---------- Extrait du texte
Ici, l'un des vestiges d'une vie du passé : piste de test de l'usine Michelin (Clermont-Ferrand) en 2024. (Romain Costaseca/Hans Lucas. AFP)
par Emanuele Coccia, philosophe, maître de conférences à l’Ecole des hautes études en sciences sociales (EHESS)
publié le 4 juillet 2025 à 18h23

Nous avons l’habitude de voir les vestiges de nos villes comme de simples déchets minéraux, des ruines sans vie qui ne gardent que des traces confuses d’une vie dont il ne reste plus la moindre trace. Pourtant, quand on se balade dans Paris, Rome ou Marseille, ce qui nous entoure, ce n’est pas juste des pierres ou des matériaux à recycler et à réutiliser pour réduire notre empreinte carbone. Ce ne sont pas seulement des formes culturelles qui demandent à être interprétées archivées, préservées ou oubliées. C’est de l’amour à l’état fossile.
--------------------
---------- Entrées fournies
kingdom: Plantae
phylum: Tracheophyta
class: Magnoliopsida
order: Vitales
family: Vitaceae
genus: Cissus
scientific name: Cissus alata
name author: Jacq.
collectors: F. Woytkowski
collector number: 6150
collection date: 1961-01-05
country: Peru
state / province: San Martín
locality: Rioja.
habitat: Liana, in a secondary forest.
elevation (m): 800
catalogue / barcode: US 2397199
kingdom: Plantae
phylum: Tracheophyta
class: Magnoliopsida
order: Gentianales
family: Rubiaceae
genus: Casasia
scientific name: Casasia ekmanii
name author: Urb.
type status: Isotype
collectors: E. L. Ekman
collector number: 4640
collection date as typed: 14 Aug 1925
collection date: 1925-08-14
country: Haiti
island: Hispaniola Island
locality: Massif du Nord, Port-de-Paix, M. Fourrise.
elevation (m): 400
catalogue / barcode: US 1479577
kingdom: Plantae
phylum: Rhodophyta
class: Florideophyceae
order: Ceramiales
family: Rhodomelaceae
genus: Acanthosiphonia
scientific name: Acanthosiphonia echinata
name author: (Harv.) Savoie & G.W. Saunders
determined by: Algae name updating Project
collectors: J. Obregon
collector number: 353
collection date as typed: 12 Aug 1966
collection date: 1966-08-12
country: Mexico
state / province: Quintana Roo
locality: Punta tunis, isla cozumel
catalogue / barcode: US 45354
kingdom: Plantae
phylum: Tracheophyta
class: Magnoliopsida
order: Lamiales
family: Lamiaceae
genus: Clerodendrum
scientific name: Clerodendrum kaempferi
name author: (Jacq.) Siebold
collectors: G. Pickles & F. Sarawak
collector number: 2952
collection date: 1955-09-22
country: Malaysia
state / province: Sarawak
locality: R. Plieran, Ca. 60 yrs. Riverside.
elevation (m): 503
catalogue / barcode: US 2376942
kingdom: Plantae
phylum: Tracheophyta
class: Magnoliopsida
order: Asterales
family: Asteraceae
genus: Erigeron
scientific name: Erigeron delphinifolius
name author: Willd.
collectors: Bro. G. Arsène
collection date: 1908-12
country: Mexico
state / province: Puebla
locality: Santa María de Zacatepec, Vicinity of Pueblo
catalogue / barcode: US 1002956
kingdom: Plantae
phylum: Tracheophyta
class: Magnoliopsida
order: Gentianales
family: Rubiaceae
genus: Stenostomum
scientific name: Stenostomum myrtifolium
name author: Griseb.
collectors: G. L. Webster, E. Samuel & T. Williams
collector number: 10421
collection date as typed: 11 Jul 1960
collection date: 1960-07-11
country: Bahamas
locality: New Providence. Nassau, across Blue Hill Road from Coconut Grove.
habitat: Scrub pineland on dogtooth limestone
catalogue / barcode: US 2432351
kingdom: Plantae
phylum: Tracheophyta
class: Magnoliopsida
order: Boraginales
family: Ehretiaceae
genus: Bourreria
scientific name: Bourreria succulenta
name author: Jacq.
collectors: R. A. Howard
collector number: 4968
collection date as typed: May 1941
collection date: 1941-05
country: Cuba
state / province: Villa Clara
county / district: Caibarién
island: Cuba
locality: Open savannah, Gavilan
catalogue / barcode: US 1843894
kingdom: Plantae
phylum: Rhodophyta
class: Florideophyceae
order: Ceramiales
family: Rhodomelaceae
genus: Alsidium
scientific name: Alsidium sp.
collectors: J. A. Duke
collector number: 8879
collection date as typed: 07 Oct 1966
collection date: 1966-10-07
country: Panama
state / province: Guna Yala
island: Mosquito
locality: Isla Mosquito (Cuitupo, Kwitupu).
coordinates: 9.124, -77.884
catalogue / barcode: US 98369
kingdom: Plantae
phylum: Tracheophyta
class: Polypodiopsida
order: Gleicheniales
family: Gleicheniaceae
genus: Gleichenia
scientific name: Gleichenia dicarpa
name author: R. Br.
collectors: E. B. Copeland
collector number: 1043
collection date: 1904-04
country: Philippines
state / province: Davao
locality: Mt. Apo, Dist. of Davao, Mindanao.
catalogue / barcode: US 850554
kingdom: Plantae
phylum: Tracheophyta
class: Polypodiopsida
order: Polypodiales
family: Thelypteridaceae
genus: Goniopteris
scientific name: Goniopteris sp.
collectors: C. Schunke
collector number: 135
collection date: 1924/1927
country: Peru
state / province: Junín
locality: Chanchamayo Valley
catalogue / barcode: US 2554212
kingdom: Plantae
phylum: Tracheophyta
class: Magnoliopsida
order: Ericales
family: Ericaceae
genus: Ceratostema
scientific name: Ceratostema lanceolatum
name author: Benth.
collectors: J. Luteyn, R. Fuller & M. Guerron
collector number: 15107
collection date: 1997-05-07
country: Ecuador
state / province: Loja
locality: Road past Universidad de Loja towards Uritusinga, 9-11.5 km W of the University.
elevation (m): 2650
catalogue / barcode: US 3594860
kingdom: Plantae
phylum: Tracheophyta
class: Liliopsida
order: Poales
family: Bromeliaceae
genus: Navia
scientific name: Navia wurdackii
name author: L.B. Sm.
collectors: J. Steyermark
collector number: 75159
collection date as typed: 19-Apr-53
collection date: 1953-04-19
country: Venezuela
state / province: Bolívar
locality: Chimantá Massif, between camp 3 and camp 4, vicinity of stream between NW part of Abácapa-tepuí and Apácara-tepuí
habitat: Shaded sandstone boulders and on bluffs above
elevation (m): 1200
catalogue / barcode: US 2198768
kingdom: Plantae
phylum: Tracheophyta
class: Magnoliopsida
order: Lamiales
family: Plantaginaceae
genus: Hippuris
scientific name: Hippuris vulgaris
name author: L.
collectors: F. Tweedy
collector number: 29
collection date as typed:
--------------------
■ **À faire**:
1. Recopiez le texte sur les vestiges de nos villes en commençant par "Ici, l'un des" et en allant jusqu'à "sciences sociales (EHESS)".
2. Dans le texte sur les vestiges de nos villes, quelles villes sont citées comme lieux où l'on se balade ?

■ **Réponses attendues**:
1.
Ici, l'un des vestiges d'une vie du passé : piste de test de l'usine Michelin (Clermont-Ferrand) en 2024. (Romain Costaseca/Hans Lucas. AFP)
par Emanuele Coccia, philosophe, maître de conférences à l’Ecole des hautes études en sciences sociales (EHESS)

2. Paris, Rome et Marseille.